Does SHREYAS generate enough cash through operations?
SHREYAS has shrunken its total debt levels in the last twelve months, from IN₨2.05B to IN₨1.77B , which comprises of short- and long-term debt. With this debt payback, SHREYAS currently has IN₨179.84M remaining in cash and short-term investments , ready to deploy into the business. Moreover, SHREYAS has generated cash from operations of IN₨521.28M over the same time period, resulting in an operating cash to total debt ratio of 29.40%, meaning that SHREYAS’s operating cash is sufficient to cover its debt. This ratio can also be a sign of operational efficiency as an alternative to return on assets. In SHREYAS’s case, it is able to generate 0.29x cash from its debt capital.
Can SHREYAS pay its short-term liabilities?

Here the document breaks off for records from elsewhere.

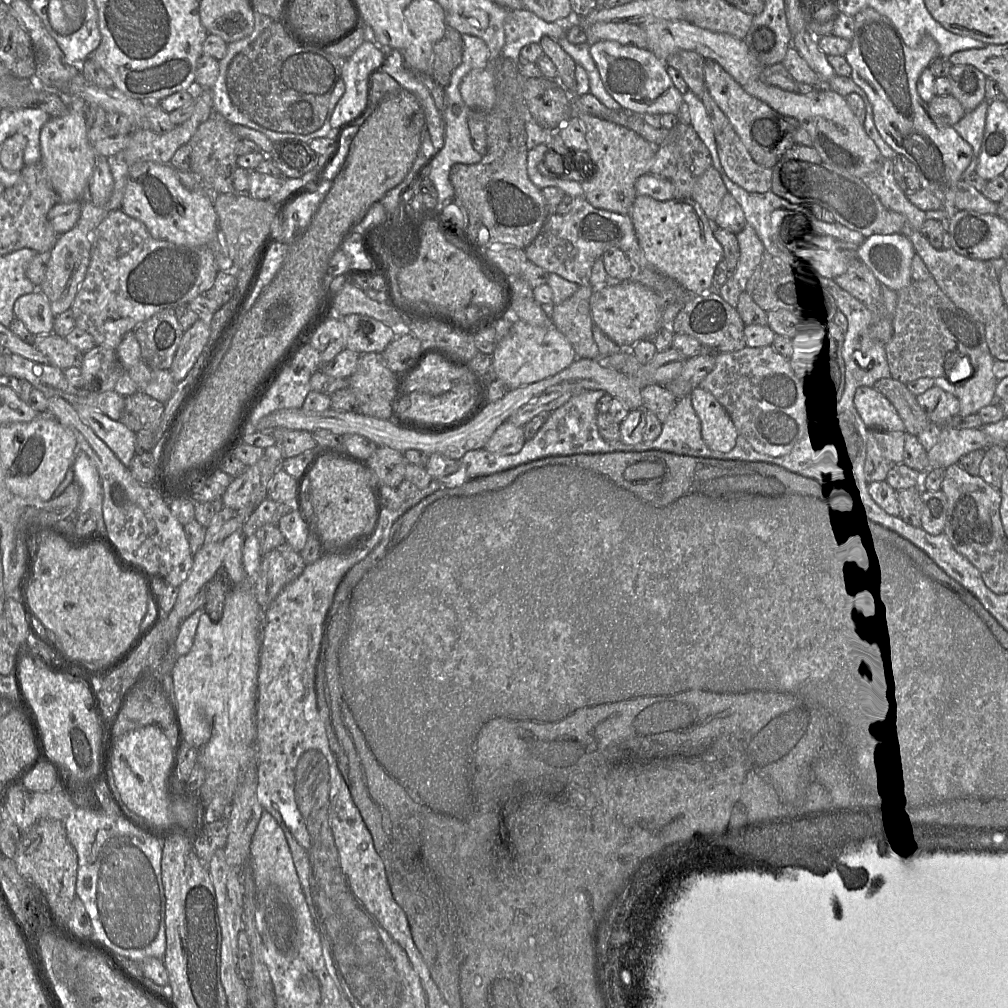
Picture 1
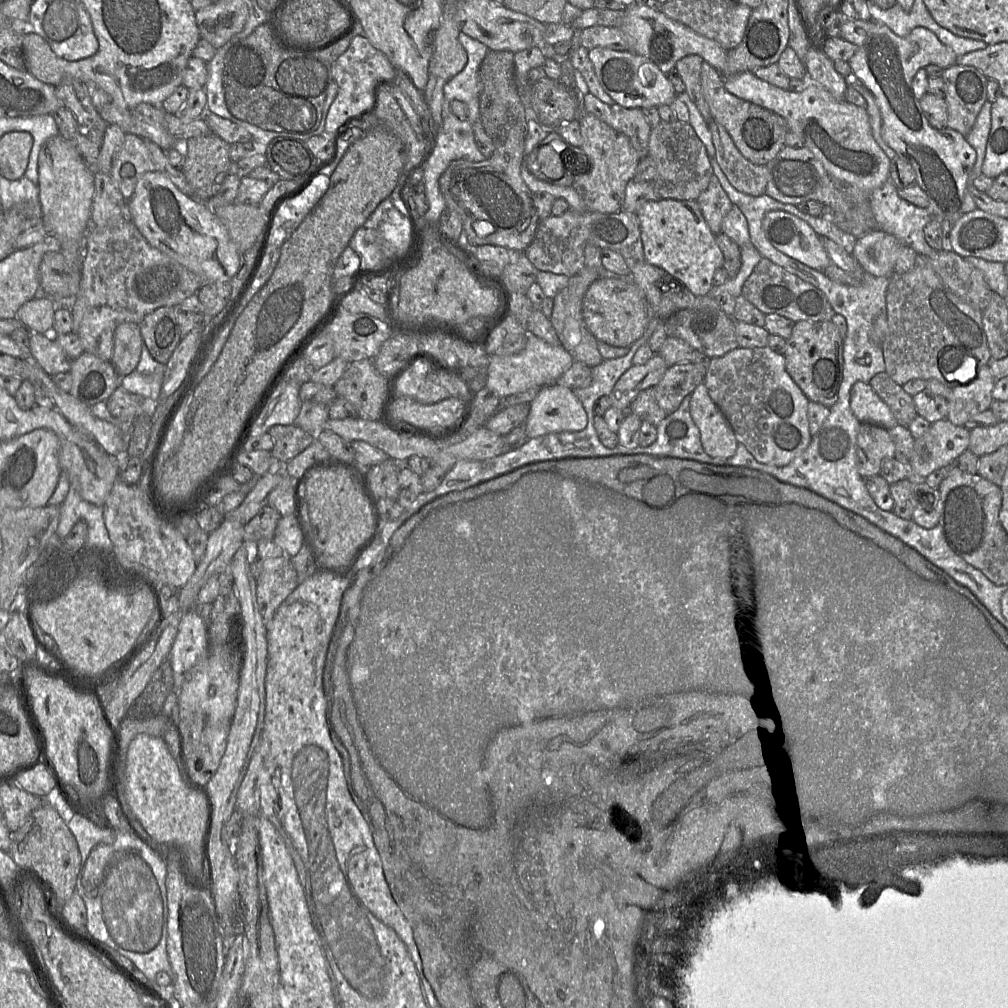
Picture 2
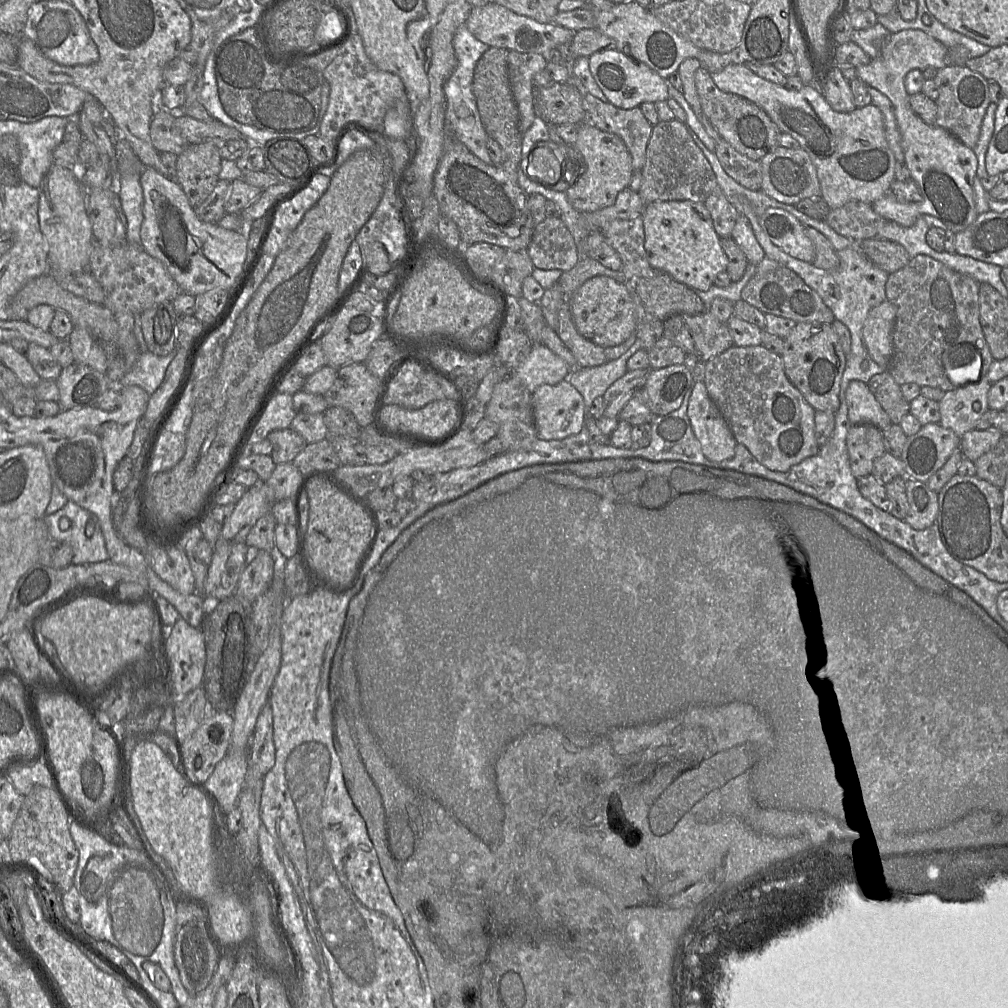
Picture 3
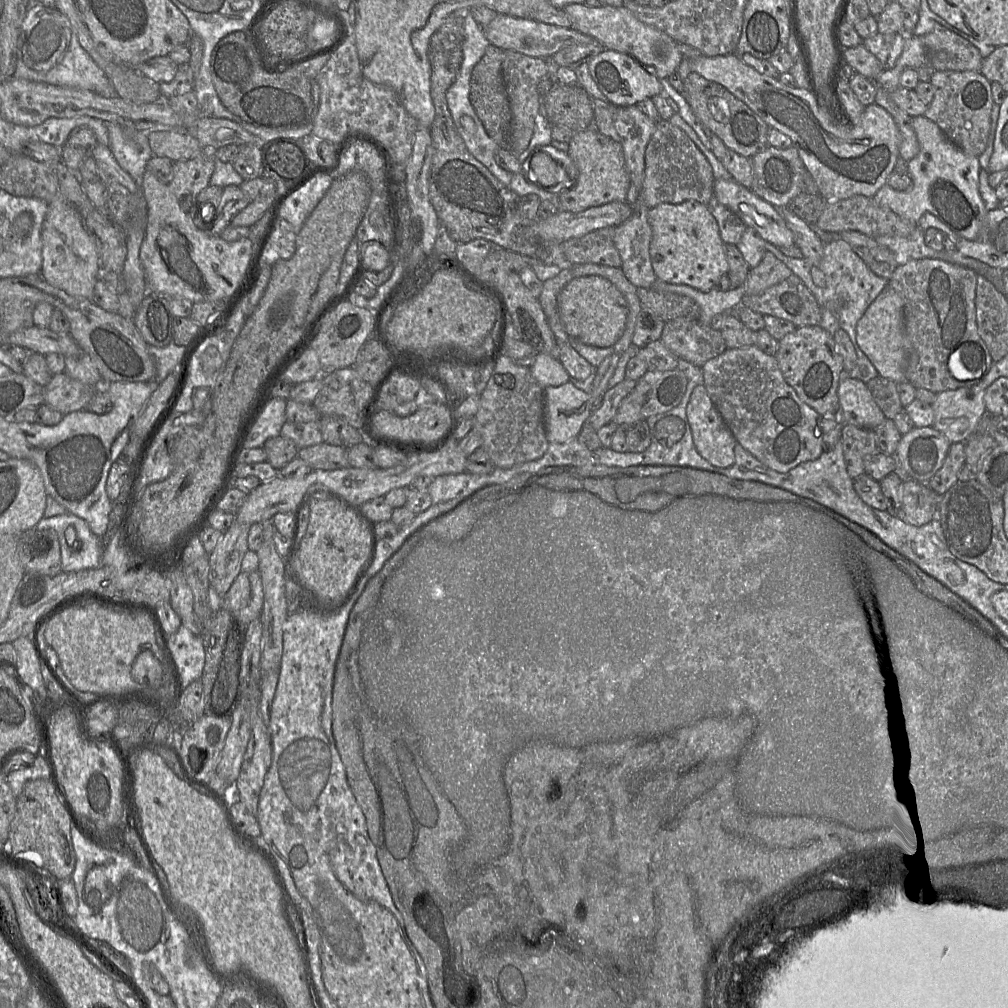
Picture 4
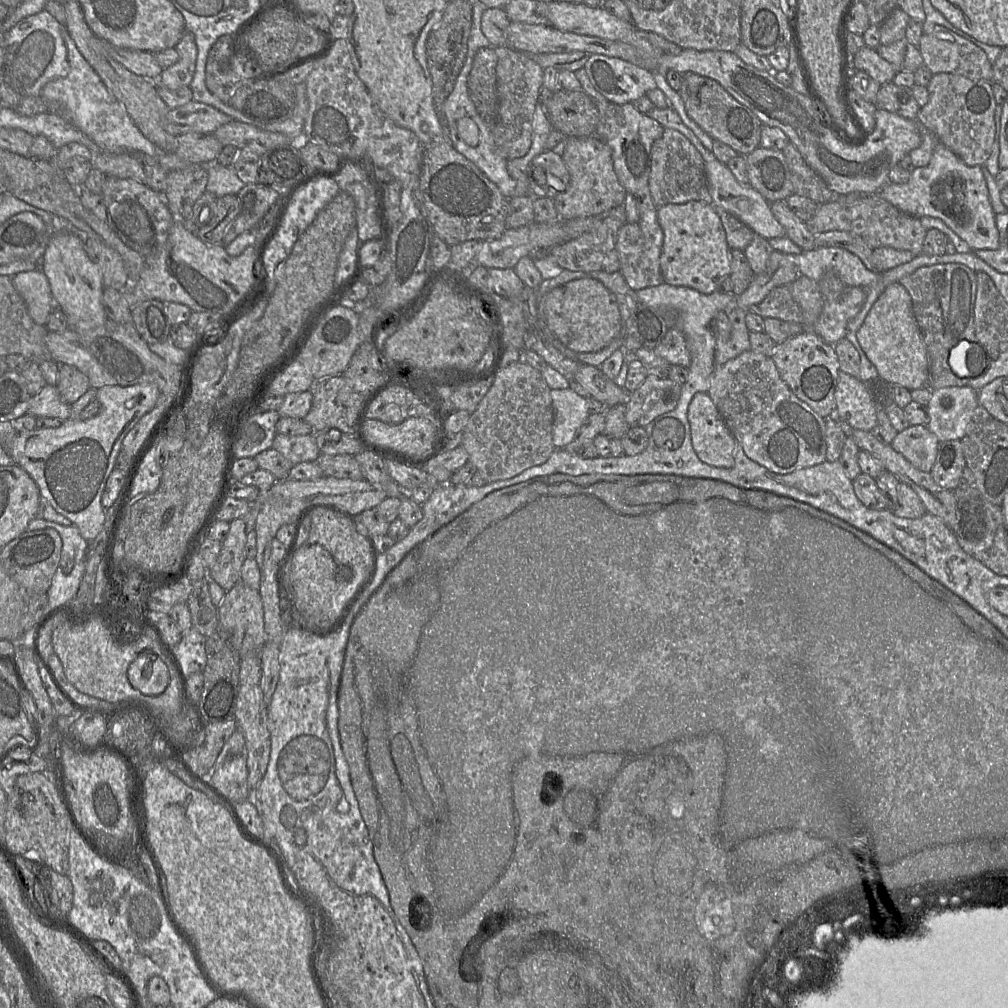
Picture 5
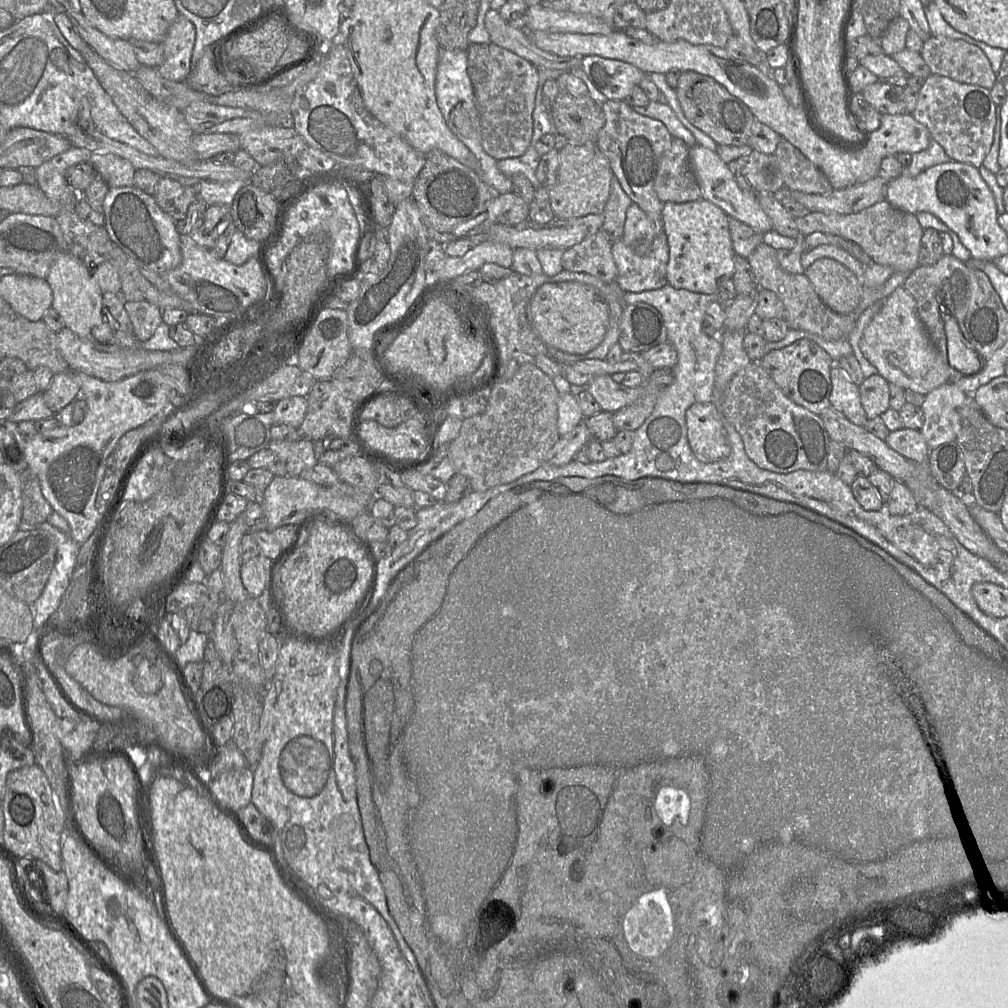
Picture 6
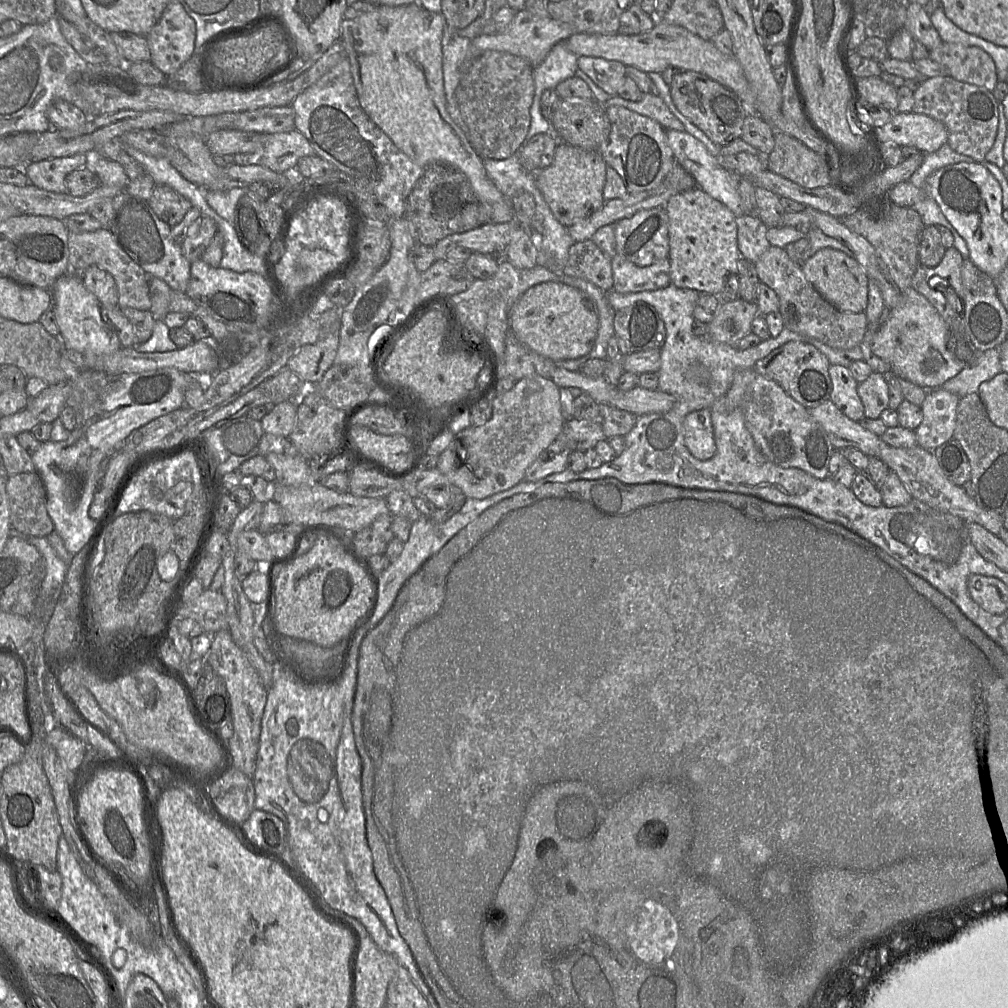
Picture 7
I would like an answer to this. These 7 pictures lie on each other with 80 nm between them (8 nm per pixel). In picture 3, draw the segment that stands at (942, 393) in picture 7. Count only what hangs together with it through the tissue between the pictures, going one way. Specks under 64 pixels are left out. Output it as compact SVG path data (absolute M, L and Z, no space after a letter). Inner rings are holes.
M985 375L978 382L946 392L938 402L939 424L959 437L975 429L977 421L989 409L988 391L991 385Z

Looking at SHREYAS’s most recent IN₨1.23B liabilities, it appears that the company has been able to meet these commitments with a current assets level of IN₨1.52B, leading to a 1.24x current account ratio. Usually, for Shipping companies, this is a suitable ratio since there’s sufficient cash cushion without leaving too much capital idle or in low-earning investments.

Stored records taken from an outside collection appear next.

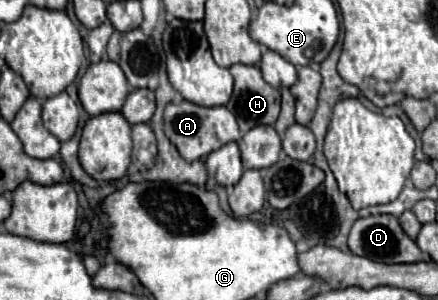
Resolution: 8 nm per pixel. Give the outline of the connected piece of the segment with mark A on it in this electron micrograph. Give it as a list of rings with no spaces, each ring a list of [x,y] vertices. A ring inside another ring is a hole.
[[[182,101],[178,105],[176,103],[166,105],[164,133],[186,161],[196,161],[196,159],[208,157],[212,151],[220,149],[222,145],[240,139],[236,117],[226,107],[200,107],[190,101]]]

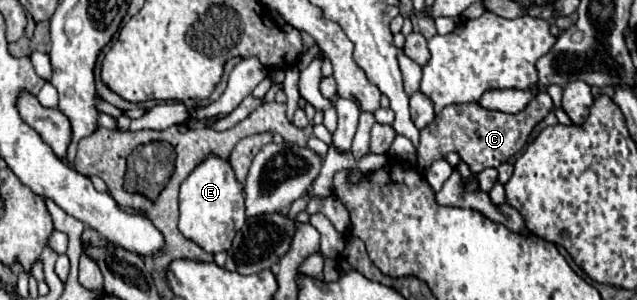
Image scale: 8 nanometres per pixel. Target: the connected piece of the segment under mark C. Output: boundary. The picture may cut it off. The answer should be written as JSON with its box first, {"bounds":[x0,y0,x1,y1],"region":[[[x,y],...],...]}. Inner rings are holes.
{"bounds":[418,89,552,173],"region":[[[540,89],[536,97],[528,103],[528,109],[520,113],[492,113],[490,109],[480,109],[476,103],[468,105],[448,105],[444,107],[428,125],[428,129],[420,129],[420,145],[418,145],[418,167],[428,169],[432,161],[442,159],[446,153],[456,151],[460,161],[464,161],[472,173],[480,173],[488,167],[498,167],[500,163],[514,157],[528,141],[528,135],[542,121],[548,111],[552,111],[550,95]]]}

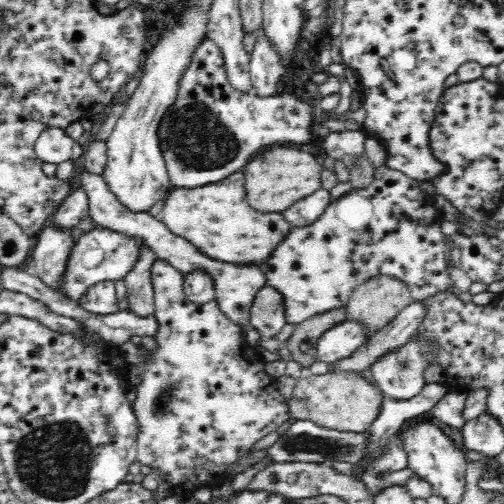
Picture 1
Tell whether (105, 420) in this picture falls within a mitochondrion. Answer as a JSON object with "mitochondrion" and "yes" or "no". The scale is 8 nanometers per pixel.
{"mitochondrion":"yes"}

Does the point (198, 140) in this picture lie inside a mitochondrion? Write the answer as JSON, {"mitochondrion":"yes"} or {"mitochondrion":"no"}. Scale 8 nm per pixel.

Is SHREYAS’s debt level acceptable?
With debt reaching 67.08% of equity, SHREYAS may be thought of as relatively highly levered. This is not unusual for small-caps as debt tends to be a cheaper and faster source of funding for some businesses. We can test if SHREYAS’s debt levels are sustainable by measuring interest payments against earnings of a company. Ideally, earnings before interest and tax (EBIT) should cover net interest by at least three times. For SHREYAS, the ratio of 5.27x suggests that interest is appropriately covered, which means that lenders may be less hesitant to lend out more funding as SHREYAS’s high interest coverage is seen as responsible and safe practice.

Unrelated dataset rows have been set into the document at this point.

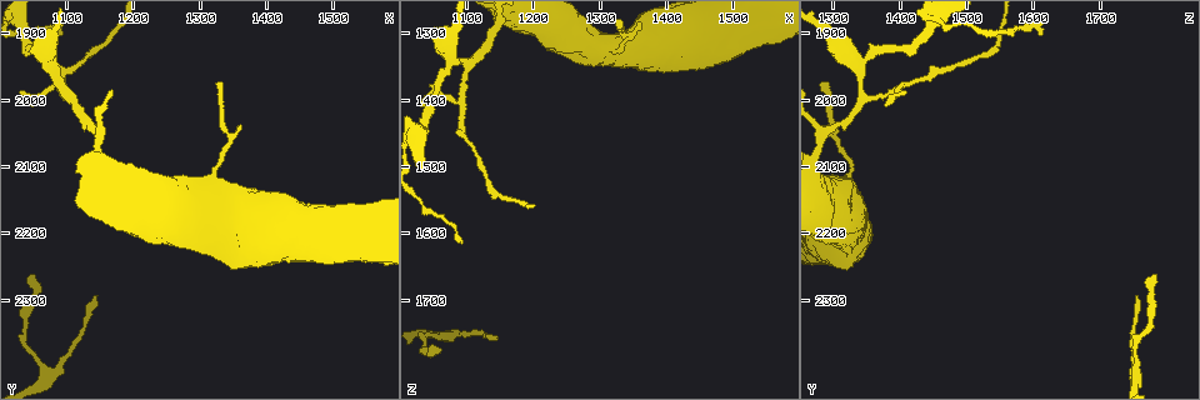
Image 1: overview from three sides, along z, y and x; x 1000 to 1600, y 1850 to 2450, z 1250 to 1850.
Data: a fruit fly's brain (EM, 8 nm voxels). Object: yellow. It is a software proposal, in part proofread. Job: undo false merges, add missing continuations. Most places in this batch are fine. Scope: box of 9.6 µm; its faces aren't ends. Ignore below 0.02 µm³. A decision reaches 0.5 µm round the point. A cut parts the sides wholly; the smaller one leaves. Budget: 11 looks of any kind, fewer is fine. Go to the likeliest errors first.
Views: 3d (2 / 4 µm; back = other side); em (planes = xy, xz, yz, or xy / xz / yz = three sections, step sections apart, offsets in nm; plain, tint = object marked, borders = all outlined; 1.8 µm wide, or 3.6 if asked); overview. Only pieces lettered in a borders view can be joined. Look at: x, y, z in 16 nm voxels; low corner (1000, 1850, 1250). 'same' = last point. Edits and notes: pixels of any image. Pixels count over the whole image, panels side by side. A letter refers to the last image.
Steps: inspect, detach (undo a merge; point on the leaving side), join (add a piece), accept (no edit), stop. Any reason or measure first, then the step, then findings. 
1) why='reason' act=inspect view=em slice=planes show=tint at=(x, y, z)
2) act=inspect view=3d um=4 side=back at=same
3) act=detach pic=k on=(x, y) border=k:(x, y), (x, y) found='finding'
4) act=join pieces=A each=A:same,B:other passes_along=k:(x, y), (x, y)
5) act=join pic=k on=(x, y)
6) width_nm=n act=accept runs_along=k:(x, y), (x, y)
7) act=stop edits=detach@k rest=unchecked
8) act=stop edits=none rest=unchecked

why='long arm stops here' act=inspect view=em um=3.6 slice=xy step=16 show=tint at=(1055, 2260, 1790)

Although SHREYAS’s debt level is towards the higher end of the spectrum, its cash flow coverage seems adequate to meet obligations which means its debt is being efficiently utilised. Since there is also no concerns around SHREYAS’s liquidity needs, this may be its optimal capital structure for the time being. This is only a rough assessment of financial health, and I’m sure SHREYAS has company-specific issues impacting its capital structure decisions. You should continue to research Shreyas Shipping and Logistics to get a better picture of the small-cap by looking at:
- 1. Historical Performance: What has SHREYAS’s returns been like over the past? Go into more detail in the past track record analysis and take a look at the free visual representations of our analysis for more clarity.
- 2. Other High-Performing Stocks: Are there other stocks that provide better prospects with proven track records? Explore our free list of these great stocks here.
To help readers see pass the short term volatility of the financial market, we aim to bring you a long-term focused research analysis purely driven by fundamental data. Note that our analysis does not factor in the latest price sensitive company announcements.
The author is an independent contributor and at the time of publication had no position in the stocks mentioned.